TransitCenter examines Minneapolis’ efforts to embed equity in transit policies and shares lessons learned for other transit agencies. “Public transit agencies across the United States are increasingly recognizing the need to advance social equity through service provision, capital investment, and small business contracting practices. Less publicized — but no less important — are internal practices to advance social equity within the transit agency workplace itself. Equitable decision-making inside agencies is foundational to making equitable public-facing policy. An agency workforce that fully represents the identities and experiences of its ridership is more likely to make service and planning decisions that yield more equitable social and economic outcomes. The status quo falls far short: Most transit riders are women, people of color, and people with low incomes, while there is typically a gender imbalance throughout transit agency ranks and a lack of people of color at leadership levels. And yet, promoting diversity, equity, and inclusion within the transit workplace is rarely discussed in much detail.”

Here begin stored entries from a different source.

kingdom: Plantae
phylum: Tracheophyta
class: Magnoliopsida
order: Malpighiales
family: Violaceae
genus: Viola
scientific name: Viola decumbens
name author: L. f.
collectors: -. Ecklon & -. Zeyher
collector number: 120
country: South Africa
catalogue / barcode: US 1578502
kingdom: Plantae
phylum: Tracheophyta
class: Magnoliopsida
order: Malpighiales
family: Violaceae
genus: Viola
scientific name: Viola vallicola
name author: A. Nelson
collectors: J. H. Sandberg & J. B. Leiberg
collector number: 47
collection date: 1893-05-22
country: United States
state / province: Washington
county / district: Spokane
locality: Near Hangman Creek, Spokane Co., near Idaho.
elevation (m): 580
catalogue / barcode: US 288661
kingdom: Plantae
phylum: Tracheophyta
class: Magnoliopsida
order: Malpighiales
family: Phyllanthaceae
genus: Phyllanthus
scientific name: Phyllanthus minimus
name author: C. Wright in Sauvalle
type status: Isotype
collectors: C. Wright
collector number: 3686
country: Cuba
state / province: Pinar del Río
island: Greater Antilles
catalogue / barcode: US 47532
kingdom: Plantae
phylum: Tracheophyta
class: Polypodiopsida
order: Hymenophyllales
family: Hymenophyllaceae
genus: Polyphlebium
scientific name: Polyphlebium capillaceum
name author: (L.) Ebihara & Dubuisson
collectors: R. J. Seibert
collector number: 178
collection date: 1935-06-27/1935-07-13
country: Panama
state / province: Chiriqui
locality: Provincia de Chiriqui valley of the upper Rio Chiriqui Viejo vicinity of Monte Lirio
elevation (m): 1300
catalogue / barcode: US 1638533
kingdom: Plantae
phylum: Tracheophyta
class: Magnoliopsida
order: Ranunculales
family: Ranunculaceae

A New York Times op-ed explores some ways to transform cities during and after the pandemic. “Today, our common space is more than sidewalks and parks. In these times, cities such as Seattle, Los Angeles and Denver are making municipal bus travel free, to help essential workers and protect the health of drivers, since riders can enter at the back. This spirit should also continue once the pandemic has passed. We have a blind spot in the U.S. around seeing public transportation as something that has to compete in the market — rather than as an essential service and an economic engine that, particularly when it is cheap and reliable, repays investment by enabling and stimulating employment and business activity. (Whereas driving, with its enormous cost of pollution and road maintenance, is seen as a right.) Just as elsewhere in our cities, the same changes in public transportation that will make it more effective and less of a platform for contagion — more frequent, dependable service, low or no cost — will also drive economic opportunity for the most vulnerable.”